Biggest interview mistakes I see, in order:
- Memorizing transformer math when the interviewer wants to know how you'd evaluate a customer support agent.
- Treating framework knowledge as the point. LangChain and LlamaIndex are tools. The interviewer cares whether you can build without them.
- Giving generic answers — "I would do RAG" — when the win is in specifics. Chunking strategy, embedding choice, the eval you ran, the time you tried something and it failed and what you learned.
---
The thing nobody tells you
The biggest gap between people who get into this and people who don't is not knowledge. It's that the first group started shipping anything, however small, while the second group was still reading.

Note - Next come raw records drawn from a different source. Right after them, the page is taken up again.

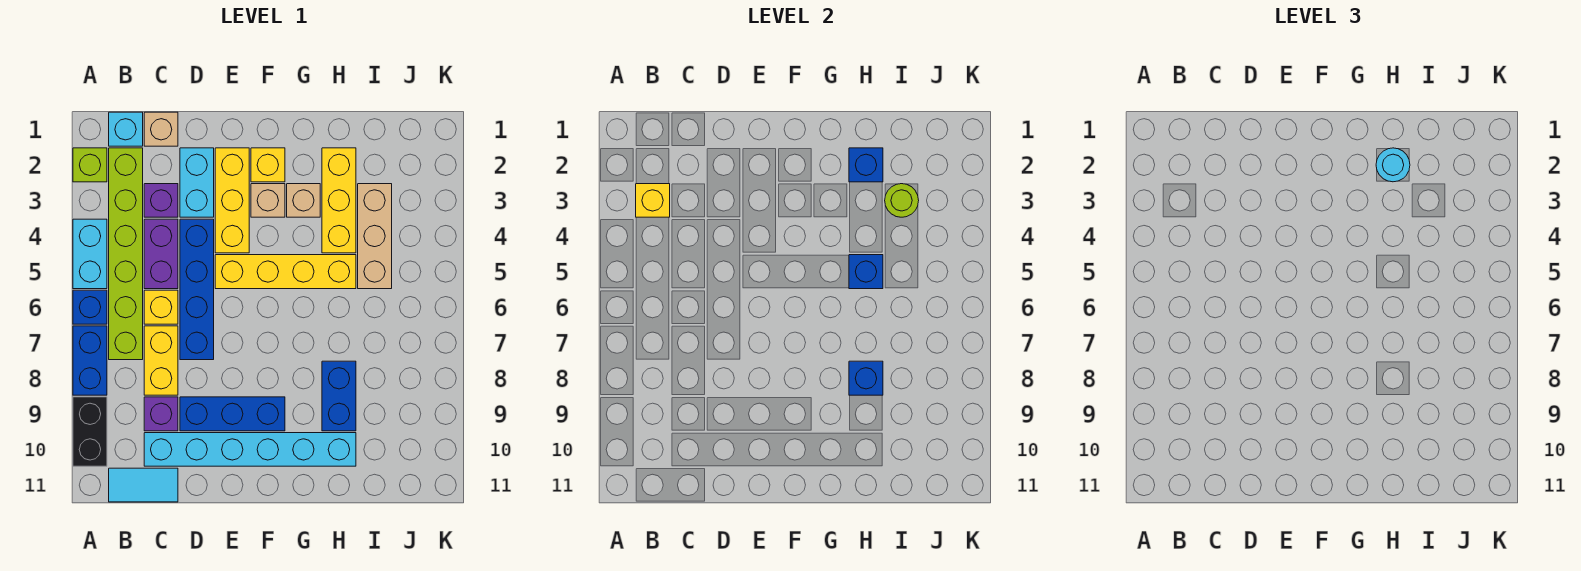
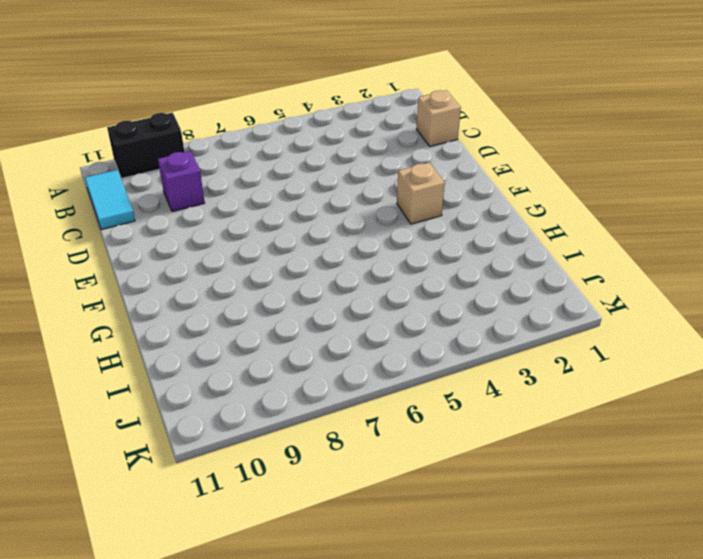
none -> lime brick A2 level 1
none -> cyan brick A4:A5 level 1
none -> blue brick A6 level 1
none -> blue brick A7:A8 level 1

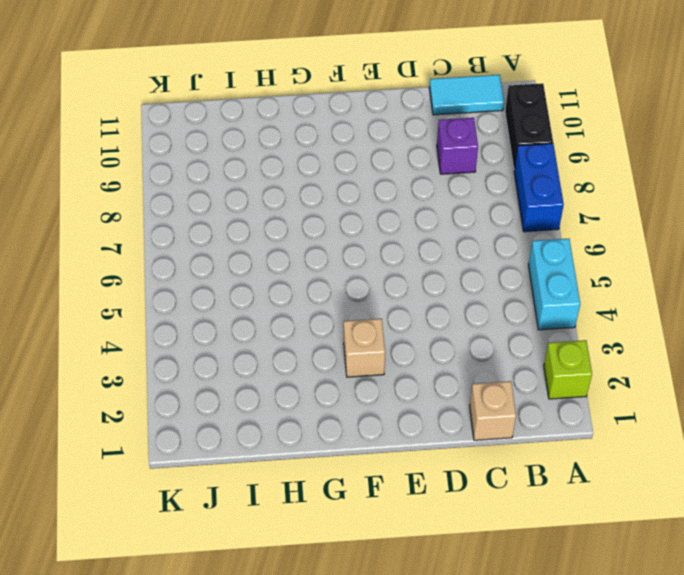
none -> blue brick A6 level 1
none -> cyan brick B1 level 1
none -> lime brick B2:B7 level 1
none -> purple brick C3 level 1

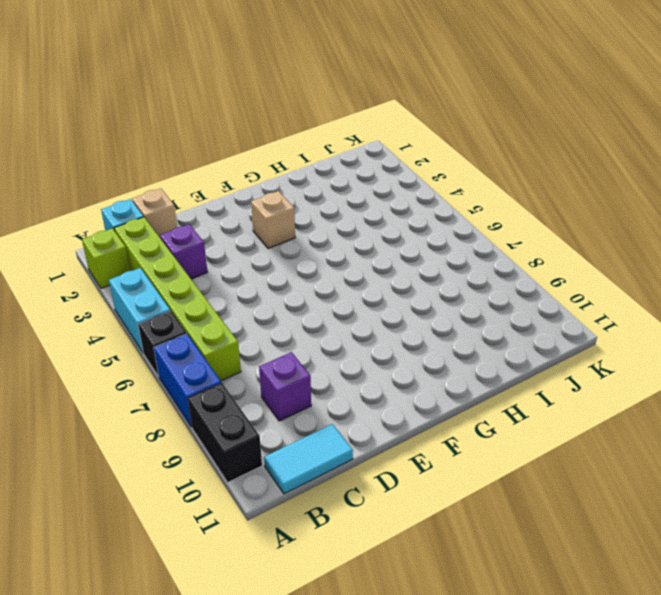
black brick A6 level 1 -> blue brick A6 level 1
none -> purple brick C4:C5 level 1
none -> yellow brick C6 level 1
none -> yellow brick C7:C8 level 1
none -> cyan brick C10:H10 level 1

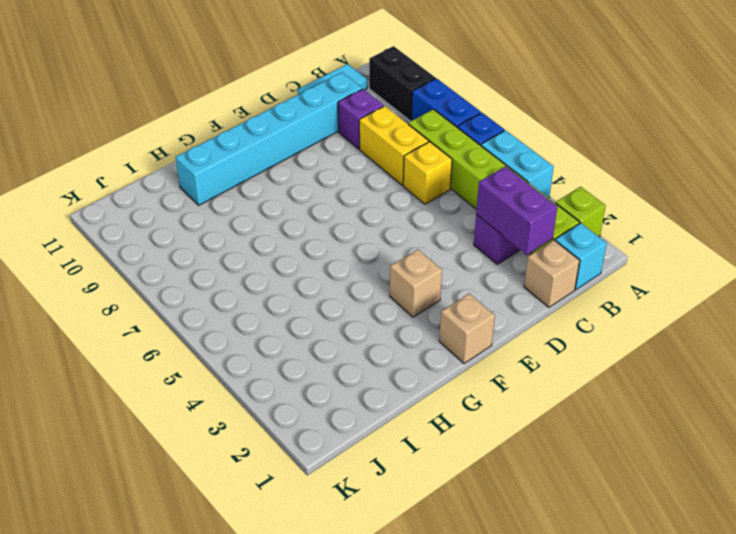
purple brick C2:C3 level 2 -> purple brick C4:C5 level 1
tan brick F1 level 1 -> tan brick G3 level 1
none -> cyan brick D2:D3 level 1
none -> blue brick D4:D7 level 1
none -> blue brick D9:F9 level 1
none -> yellow brick E2:E4 level 1

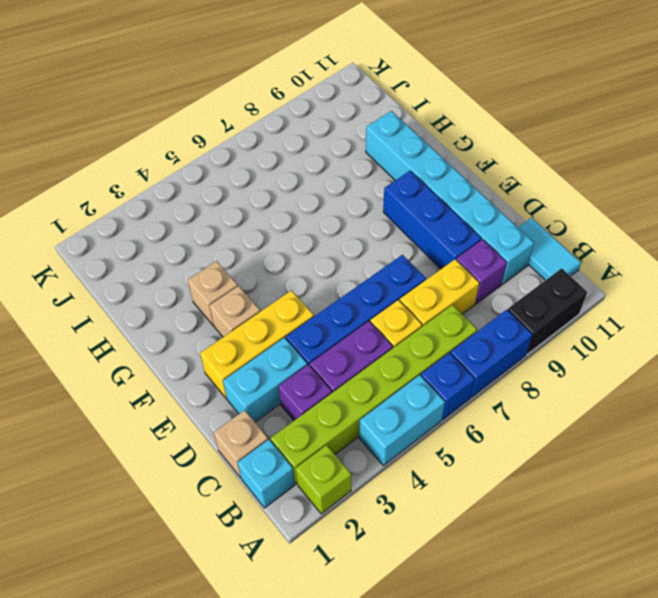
none -> yellow brick E5:H5 level 1
none -> yellow brick F2 level 1
none -> yellow brick H2:H4 level 1
none -> blue brick H8:H9 level 1

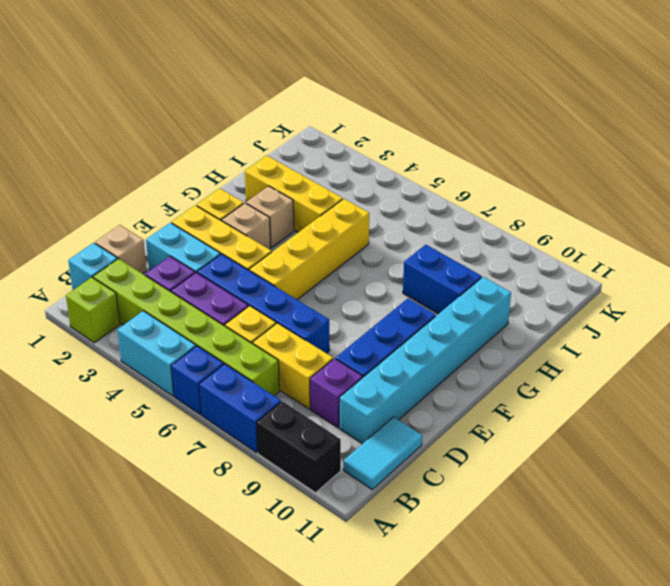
none -> tan brick I3:I5 level 1
none -> yellow brick B3 level 2
none -> blue brick H2 level 2
none -> blue brick H5 level 2

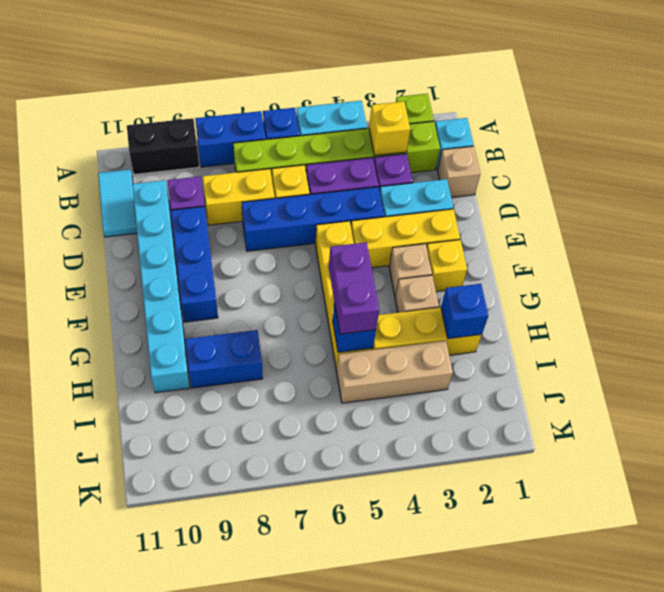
purple brick G5:H5 level 3 -> none
none -> blue brick H8 level 2
none -> lime round brick I3 level 2
none -> cyan round brick H2 level 3

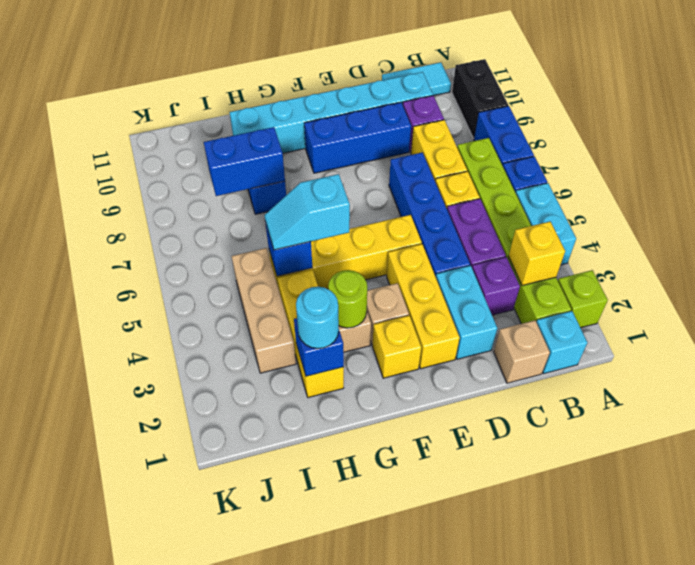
lime round brick G3 level 2 -> lime round brick I3 level 2
cyan slope G5:H5 level 3 top G -> none
blue brick H8:I8 level 2 -> blue brick H8 level 2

The space is moving fast enough that the person who has built three agents this year — even badly — has a more accurate picture of where the frontier actually is than the person who has read fifty papers. Models change. Frameworks change. Best practices change every six months. The only durable thing is the muscle of shipping into this medium — the calibration you build by trying, watching it fail, and trying again.
That muscle takes about three months to start and a lifetime to keep current. The sooner you start, the smaller the gap stays.
“Pick a target. Find your specific gap. Ship three things that close it. Write about what happened. Start talking to people in the role while you're still building. The rest is iteration.”